At the end of the experiment, the student would be able to
- Explain Ohm's Law
- Explain Ohm's Law for Resistance in series
- Explain Ohm's Law for Resistance in parallel
- Explain Non Ohmic Device
- Measure and confirm Ohms Law
Ohm's Law
- The law states that the current through a conductor between two points is directly proportional to the voltage across the two points. Such a conductor is characterized by its ‘Resistance’ – R measured in Ohms.
- \(V=I \times R\)
- V is the Voltage in Volts across the conductor.
- I is the current in Amperes through the conductor.
- Voltage(V) is directly proportional to current i.e \(V=I \times R\).
- Resistance(R) in inversely proportional to current(I) i.e \(I=\frac{V}{R}\)
NOTE:
From the above figure, the equation may be represented by a triangle known as Ohm's Law triangle, where V (voltage) is placed on the top section, the I (current) is placed to the left section, and the R (resistance) is placed to the right. The line that divides the left and right sections indicates multiplication, and the divider between the top and bottom sections indicates division.
Therefore equations derived from Ohm's law triangle are-$$V=I \times R$$
$$I= \frac{V}{R}$$
$$R = \frac{V}{I}$$
Explaination of Ohm's Law
From the circuit:
The voltage across resistor is equal to source voltage:
$$V_R=V_S$$
The current through the resistance is given by:
$$I=\frac{V_R}{R}$$
Explaination of Ohm's Law for Resistance in series
Series circuits are sometimes called current-coupled or daisy chain-coupled.

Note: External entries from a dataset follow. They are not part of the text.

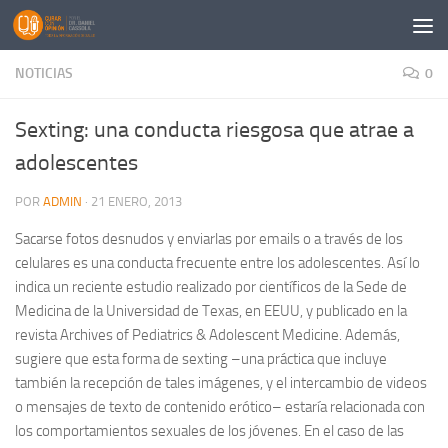
Saltar al contenido
NOTICIAS
0
Sexting: una conducta riesgosa que atrae a
adolescentes
POR
ADMIN
·
21 ENERO, 2013
Sacarse fotos desnudos y enviarlas por emails o a través de los
celulares es una conducta frecuente entre los adolescentes. Así lo
indica un reciente estudio realizado por científicos de la Sede de
Medicina de la Universidad de Texas, en EEUU, y publicado en la
revista Archives of Pediatrics & Adolescent Medicine. Además,
sugiere que esta forma de sexting –una práctica que incluye
también la recepción de tales imágenes, y el intercambio de videos
o mensajes de texto de contenido erótico– estaría relacionada con
los comportamientos sexuales de los jóvenes. En el caso de las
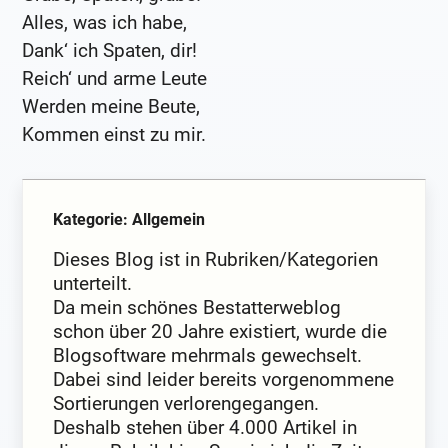
Alles, was ich habe,
Dank‘ ich Spaten, dir!
Reich‘ und arme Leute
Werden meine Beute,
Kommen einst zu mir.
Kategorie: Allgemein
Dieses Blog ist in Rubriken/Kategorien
unterteilt.
Da mein schönes Bestatterweblog
schon über 20 Jahre existiert, wurde die
Blogsoftware mehrmals gewechselt.
Dabei sind leider bereits vorgenommene
Sortierungen verlorengegangen.
Deshalb stehen über 4.000 Artikel in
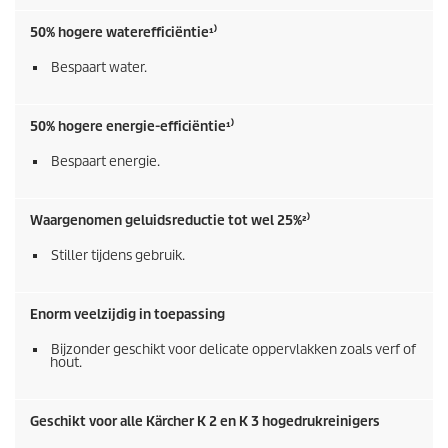
50% hogere waterefficiëntie¹⁾
Bespaart water.
50% hogere energie-efficiëntie¹⁾
Bespaart energie.
Waargenomen geluidsreductie tot wel 25%²⁾
Stiller tijdens gebruik.
Enorm veelzijdig in toepassing
Bijzonder geschikt voor delicate oppervlakken zoals verf of
hout.
Geschikt voor alle Kärcher K 2 en K 3 hogedrukreinigers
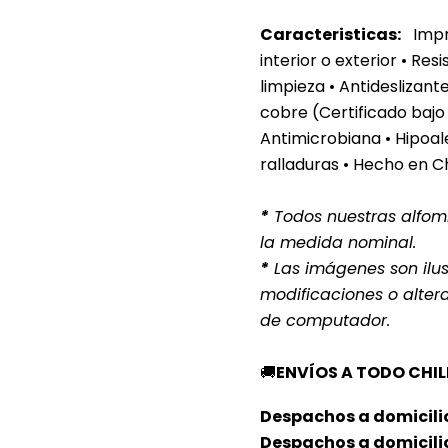
Caracteristicas:
Impre
interior o exterior
• Resi
limpieza • Antideslizan
cobre (Certificado bajo
Antimicrobiana • Hipoale
ralladuras • Hecho en C
*
Todos nuestras alfomb
la medida nominal.
*
Las imágenes son ilust
modificaciones o alter
de computador.
🚚
ENVÍOS A TODO CHIL
Despachos a domicilio
Despachos a domicili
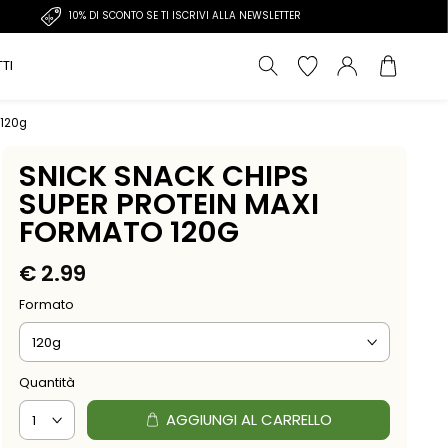
10% DI SCONTO SE TI ISCRIVI ALLA NEWSLETTER
TI
 120g
SNICK SNACK CHIPS
SUPER PROTEIN MAXI
FORMATO 120G
€
2.99
Formato
Quantità
AGGIUNGI AL CARRELLO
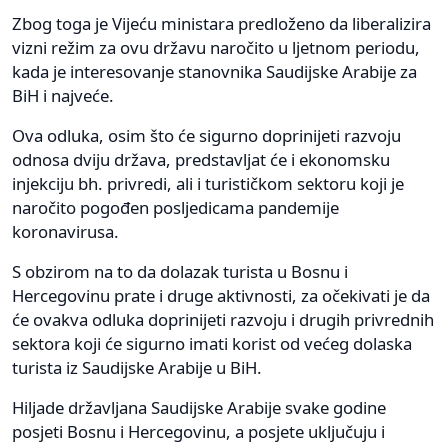
Zbog toga je Vijeću ministara predloženo da liberalizira
vizni režim za ovu državu naročito u ljetnom periodu,
kada je interesovanje stanovnika Saudijske Arabije za
BiH i najveće.
Ova odluka, osim što će sigurno doprinijeti razvoju
odnosa dviju država, predstavljat će i ekonomsku
injekciju bh. privredi, ali i turističkom sektoru koji je
naročito pogođen posljedicama pandemije
koronavirusa.
S obzirom na to da dolazak turista u Bosnu i
Hercegovinu prate i druge aktivnosti, za očekivati je da
će ovakva odluka doprinijeti razvoju i drugih privrednih
sektora koji će sigurno imati korist od većeg dolaska
turista iz Saudijske Arabije u BiH.
Hiljade državljana Saudijske Arabije svake godine
posjeti Bosnu i Hercegovinu, a posjete uključuju i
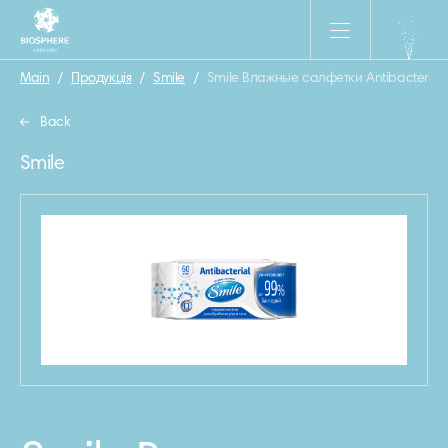
Main
/
Продукція
/
Smile
/
Smile Влажные салфетки Antibacterial
Back
Smile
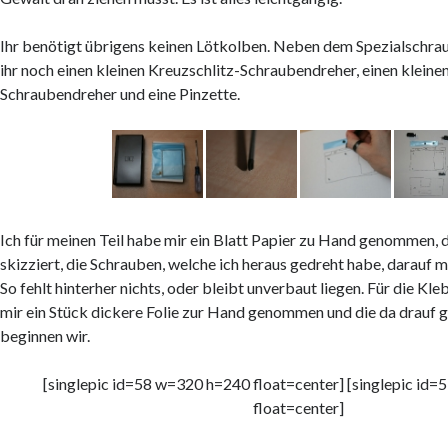
Ihr benötigt übrigens keinen Lötkolben. Neben dem Spezialschr
ihr noch einen kleinen Kreuzschlitz-Schraubendreher, einen kleinen
Schraubendreher und eine Pinzette.
Ich für meinen Teil habe mir ein Blatt Papier zu Hand genommen, 
skizziert, die Schrauben, welche ich heraus gedreht habe, darauf 
So fehlt hinterher nichts, oder bleibt unverbaut liegen. Für die Kl
mir ein Stück dickere Folie zur Hand genommen und die da drauf 
beginnen wir.
[singlepic id=58 w=320 h=240 float=center] [singlepic id
float=center]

The current in a series circuit goes through every component in the circuit. Therefore, all of the components in a series connection carry the same current. There is only one path in a series circuit in which the current can flow.
Current:
$$I=I_1=I_2=I_3$$
Resistance:
$$R_{eq}=R_1+R_2+R_3$$
Voltage:
$$V_S=V_{R1}+V_{R2}+V_{R3}$$
From the circuit:
The equivalent resistance,
$$R_{eq}=R_1+R_2$$
The total current of the circuit,
$$I_T=\frac{V_S}{R_{eq}}$$
Voltage across each resistance are,
For resistance \(R_1\),
$$V_{R1}=R_1 \times I_T$$
For resistance \(R_2\),
$$V_{R2}=R_2 \times I_T$$
In a series circuit, the current through each of the resistors is the same, and the voltage across the circuit is the sum of the voltages across each resistor.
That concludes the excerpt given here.